**Required action**: Your reply should set down word for word each line below from the one with "left elbow: (354, 185, 20)" through the final line, both included, but none of the pictures.

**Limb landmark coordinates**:
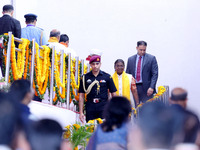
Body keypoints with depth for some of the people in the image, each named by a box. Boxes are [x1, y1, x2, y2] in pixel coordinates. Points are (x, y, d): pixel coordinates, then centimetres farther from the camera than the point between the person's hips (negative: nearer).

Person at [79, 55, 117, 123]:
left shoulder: (107, 77, 5)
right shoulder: (85, 77, 7)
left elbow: (113, 93, 7)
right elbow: (81, 95, 7)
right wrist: (81, 112, 1)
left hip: (104, 108, -1)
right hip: (90, 109, 1)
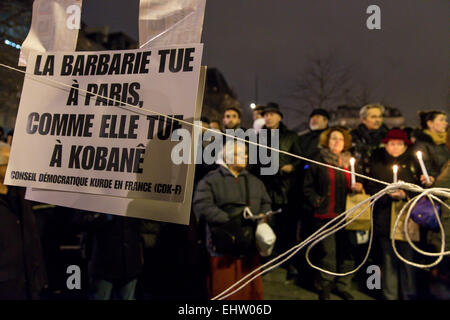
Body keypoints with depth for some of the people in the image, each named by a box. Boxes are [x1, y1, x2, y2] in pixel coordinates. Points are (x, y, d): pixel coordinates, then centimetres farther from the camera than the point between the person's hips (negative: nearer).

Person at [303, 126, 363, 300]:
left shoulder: (350, 161, 13)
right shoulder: (319, 161, 3)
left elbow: (354, 185, 20)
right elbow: (308, 186, 3)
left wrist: (357, 188, -1)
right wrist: (316, 201, -9)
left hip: (345, 214, 3)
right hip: (325, 214, -3)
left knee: (347, 252, 5)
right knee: (328, 253, 2)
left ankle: (342, 286, 24)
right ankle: (324, 288, 19)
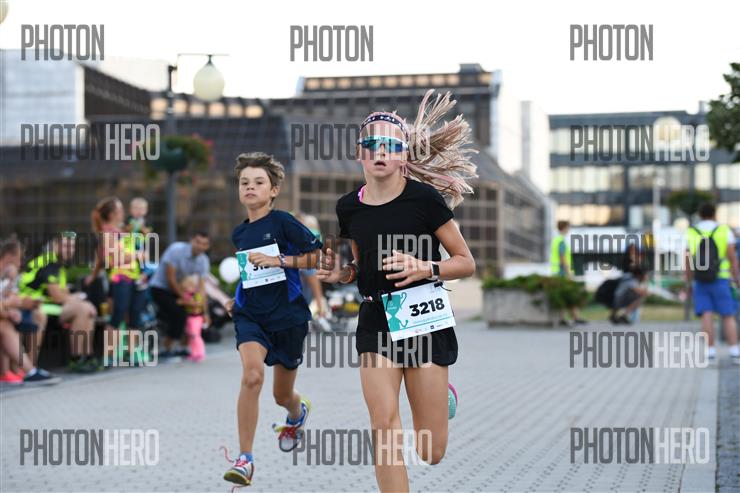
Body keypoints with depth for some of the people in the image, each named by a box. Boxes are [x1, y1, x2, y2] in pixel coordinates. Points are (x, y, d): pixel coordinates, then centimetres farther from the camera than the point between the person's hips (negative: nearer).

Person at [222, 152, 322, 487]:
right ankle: (245, 459, -20)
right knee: (252, 375, -26)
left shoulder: (283, 222, -9)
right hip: (250, 315, 3)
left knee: (282, 395, 12)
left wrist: (279, 260, -20)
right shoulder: (239, 233, 8)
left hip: (287, 315, -3)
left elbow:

**Reply to the exercise**:
left elbow: (354, 185, 20)
right elbow: (308, 186, 3)
left wrist: (357, 188, -1)
right wrist: (316, 201, -9)
left hip: (345, 214, 3)
right hip: (325, 214, -3)
left knee: (347, 252, 5)
right knee: (328, 253, 2)
left ankle: (342, 286, 24)
right ankle: (324, 288, 19)
Body keypoints with depth for some of the people in the image, each named by a box. Boxes are [x1, y1, x2, y2] in pixel coordinates. Points are (x, y, d): pixel coordinates, then centimetres farther from the camera than the point between the person's hips (negative: nearer).

Person at [222, 152, 322, 487]:
right ankle: (245, 459, -20)
right knee: (252, 375, -26)
left shoulder: (283, 222, -9)
right hip: (250, 315, 3)
left knee: (282, 395, 12)
left wrist: (279, 260, -20)
right shoulder: (239, 233, 8)
left hip: (287, 315, -3)
left elbow:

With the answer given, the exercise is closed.